Introduction
Overview
The Internet has emerged as a new channel for the distribution of digital information such as software, news stories, stock quotes, music, photographs, video clips and research reports. However, providers of digital information goods are unsure how to price, package and market them and are struggling with a variety of revenue models. Some firms, such as America Online, have succeeded in selling very large aggregations of information goods – literally thousands of distinct news articles, stock reports, horoscopes, sports scores, health tips, chat rooms, etc. can all be delivered to the subscriber's home for a flat monthly fee. Such aggregations of content would be prohibitively expensive, not to mention unwieldy, using conventional media. Others, such as Slate, have made unsuccessful attempts to charge for a more focused “magazine” on the Internet even as similar magazines thrive when sold via conventional paper-based media.

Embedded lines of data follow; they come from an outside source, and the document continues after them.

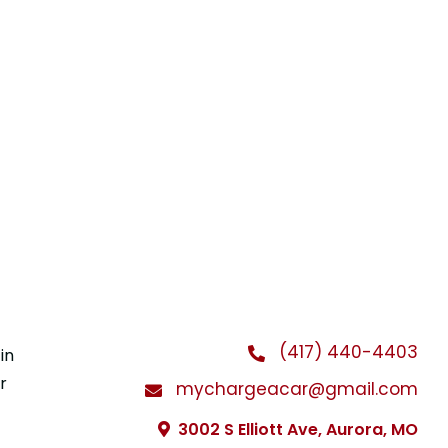
(417) 440-4403
in
r
mychargeacar@gmail.com
3002 S Elliott Ave, Aurora, MO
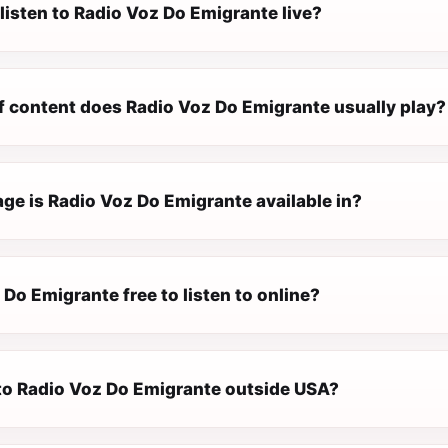
listen to Radio Voz Do Emigrante live?
f content does Radio Voz Do Emigrante usually play?
ge is Radio Voz Do Emigrante available in?
 Do Emigrante free to listen to online?
n to Radio Voz Do Emigrante outside USA?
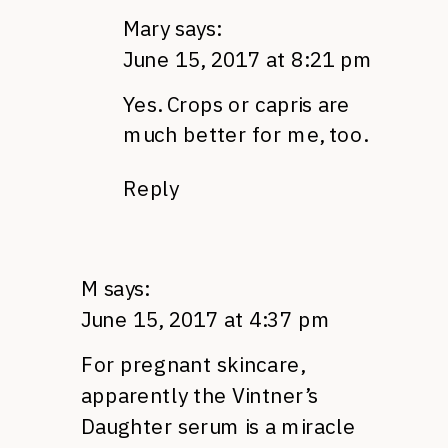
Mary
says:
June 15, 2017 at 8:21 pm
Yes. Crops or capris are
much better for me, too.
Reply
M
says:
June 15, 2017 at 4:37 pm
For pregnant skincare,
apparently the Vintner’s
Daughter serum is a miracle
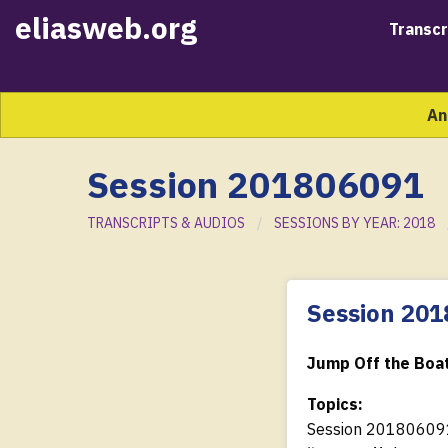
eliasweb.org
Transcr
An
Session 201806091
TRANSCRIPTS & AUDIOS
SESSIONS BY YEAR: 2018
Session 20
Jump Off the Boat
Topics:
Session 20180609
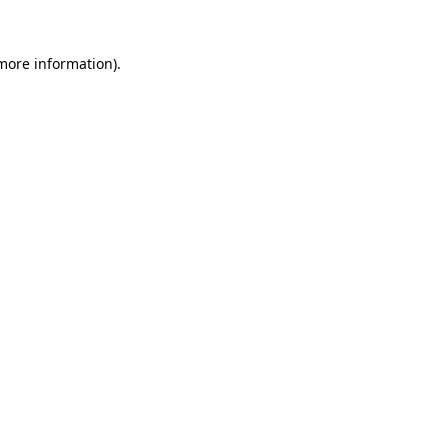
 more information).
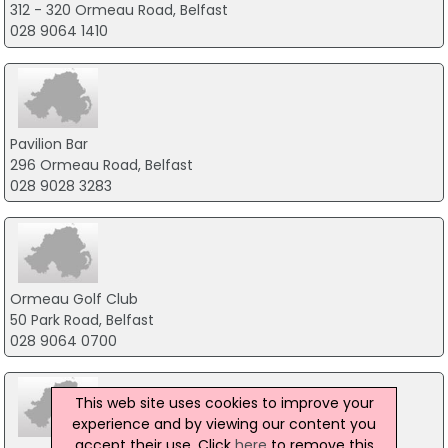
312 - 320 Ormeau Road, Belfast
028 9064 1410
Pavilion Bar
296 Ormeau Road, Belfast
028 9028 3283
Ormeau Golf Club
50 Park Road, Belfast
028 9064 0700
This web site uses cookies to improve your
experience and by viewing our content you
accept their use. Click
here
to remove this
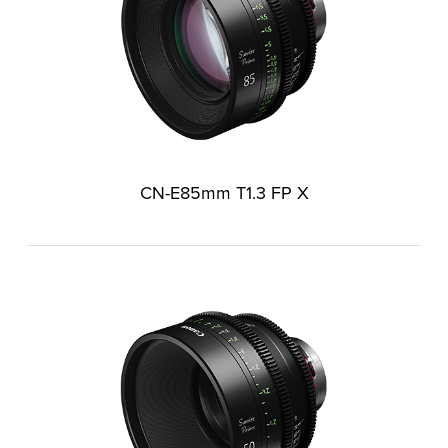
CN-E85mm T1.3 FP X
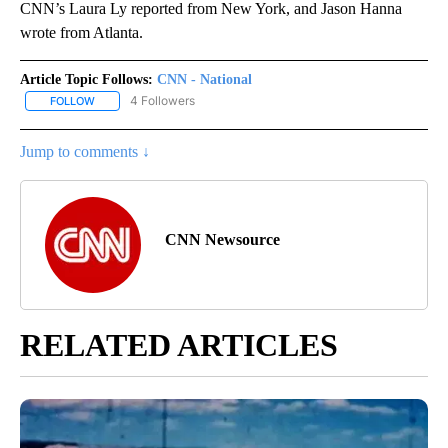
CNN’s Laura Ly reported from New York, and Jason Hanna
wrote from Atlanta.
Article Topic Follows:
CNN - National
4 Followers
FOLLOW
FOLLOW "CNN - NATIONAL" TO RECEIVE NOTIFICATIONS ABOUT N
Jump to comments ↓
CNN Newsource
RELATED ARTICLES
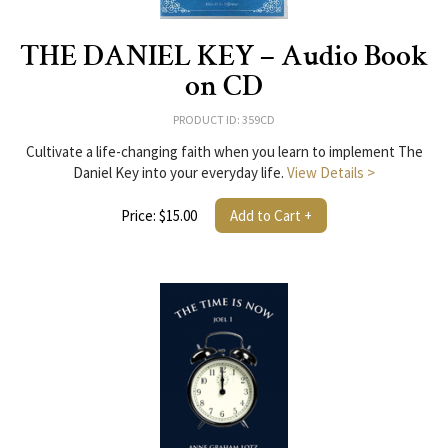
THE DANIEL KEY – Audio Book
on CD
PRODUCT ID: 359CD
Cultivate a life-changing faith when you learn to implement The
Daniel Key into your everyday life.
View Details >
Price: $15.00
Add to Cart +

Of particular interest are organizations such as Dow Jones, the Association for Computing Machinery (ACM) or Consumer Reports, which have successful offerings in both types of media, but which employ strikingly different aggregation and pricing strategies depending on the medium used to deliver their content. For instance, for a single fee Dow Jones makes available online the content of The Wall Street Journal, Barron's Magazine, thousands of briefing books, stock quotes and other information goods, while the same content is sold separately (if at all) when delivered using conventional media. The ACM and Consumer Reports Online follow similar strategies.